[原文摘录]
原题链接
和棋盘覆盖(题解)差不多。
将行和列看成(n+m)个节点,且分属两个集合,如果某个节点没有被禁止,则行坐标对应节点向列坐标对应节点连边,然后就是求二分图最大匹配了。
#include<cstdio>
#include<cstring>
using namespace std;
const int N = 410;
int fi[N], di[N], ne[N], mtc[N], l;
bool v[N], a[N >> 1][N >> 1];
inline int re()
{
int x = 0;
char c = getchar();
bool p = 0;
for (; c < '0' || c > '9'; c = getchar())
p |= c == '-';
for (; c >= '0' && c <= '9'; c = getchar())
x = x * 10 + c - '0';
return p ? -x : x;
}
inline void add(int x, int y)
{
di[++l] = y;
ne[l] = fi[x];
fi[x] = l;
}
bool dfs(int x)
{
int i, y;
for (i = fi[x]; i; i = ne[i])
if (!v[y = di[i]])
{
v[y] = 1;
if (!mtc[y] || dfs(mtc[y]))
{
mtc[y] = x;
return true;
}
}
return false;
}
int main()
{
int i, j, n, m, x, y, k, s = 0;
n = re();
m = re();
k = re();
for (i = 1; i <= k; i++)
{
x = re();
y = re();
a[x][y] = 1;
}
for (i = 1; i <= n; i++)
for (j = 1; j <= m; j++)
if (!a[i][j])
add(i, n + j);
for (i = 1, x = n + m; i <= x; i++)
{
memset(v, 0, sizeof(v));
if (dfs(i))
s++;
}
printf("%d", s);
return 0;
}

[所给数据]

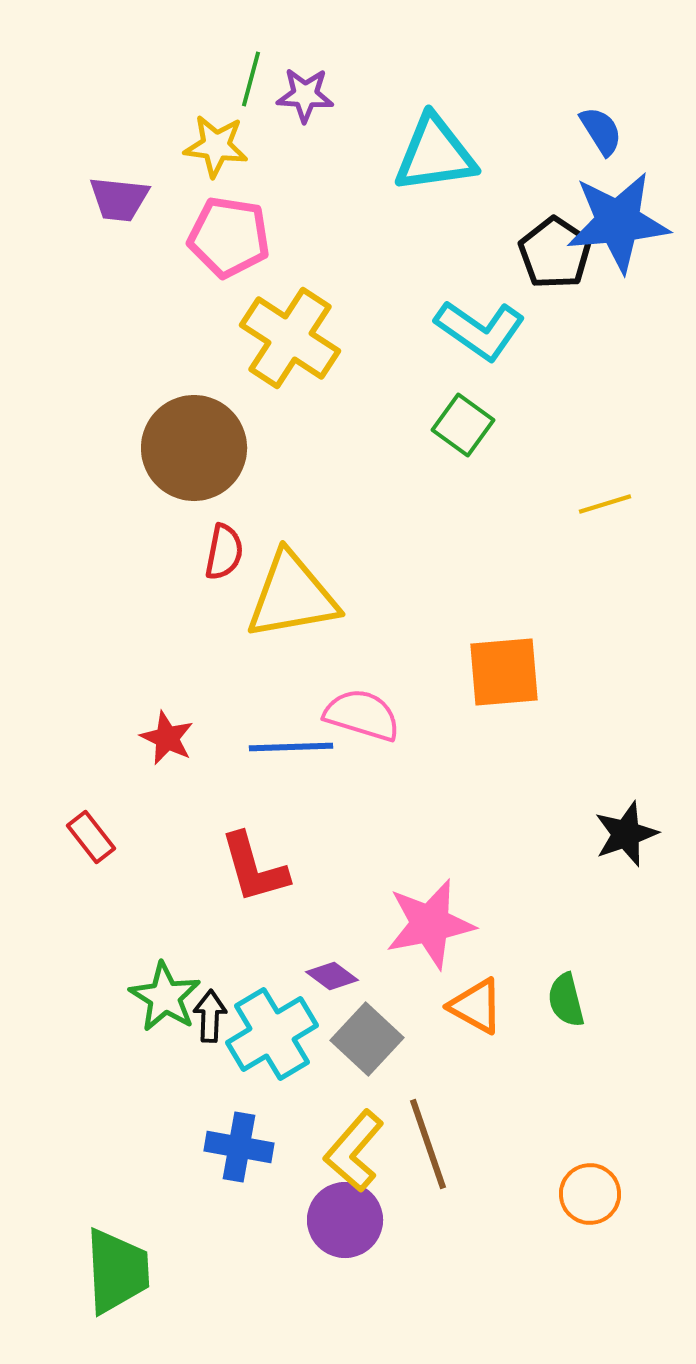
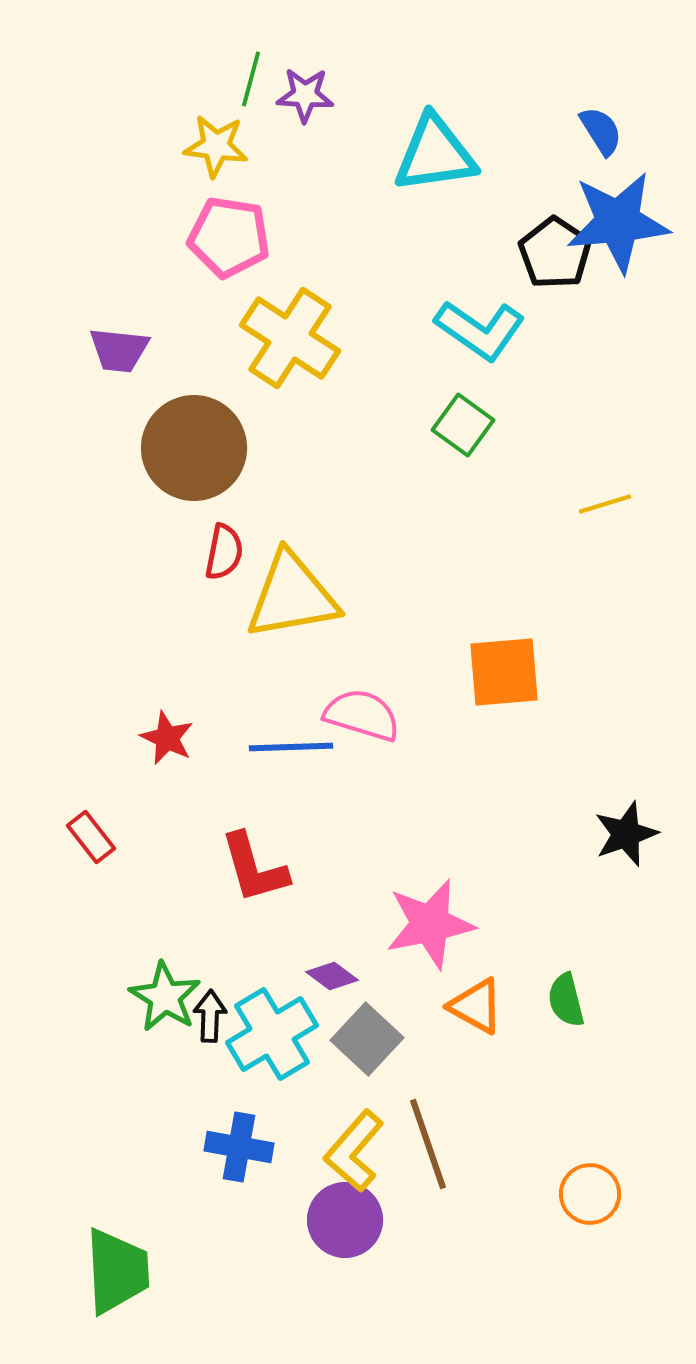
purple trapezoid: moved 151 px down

[练习题目]
a) 请从这篇题解中摘录从“x = x * 10 + c”起、到“(!v[y = di[i]])”为止（含这两处）的原文。
b) 根据这篇题解回答：
(i) 行和列一共被看成多少个节点？
(ii) 代码中常量 N 的值是多少？
(iii) 程序最后用 printf 输出的是哪个变量？

[参考答案]
a)
x = x * 10 + c - '0';
return p ? -x : x;
}
inline void add(int x, int y)
{
di[++l] = y;
ne[l] = fi[x];
fi[x] = l;
}
bool dfs(int x)
{
int i, y;
for (i = fi[x]; i; i = ne[i])
if (!v[y = di[i]])

b)
(i) (n+m) 个节点。
(ii) 410。
(iii) 变量 s。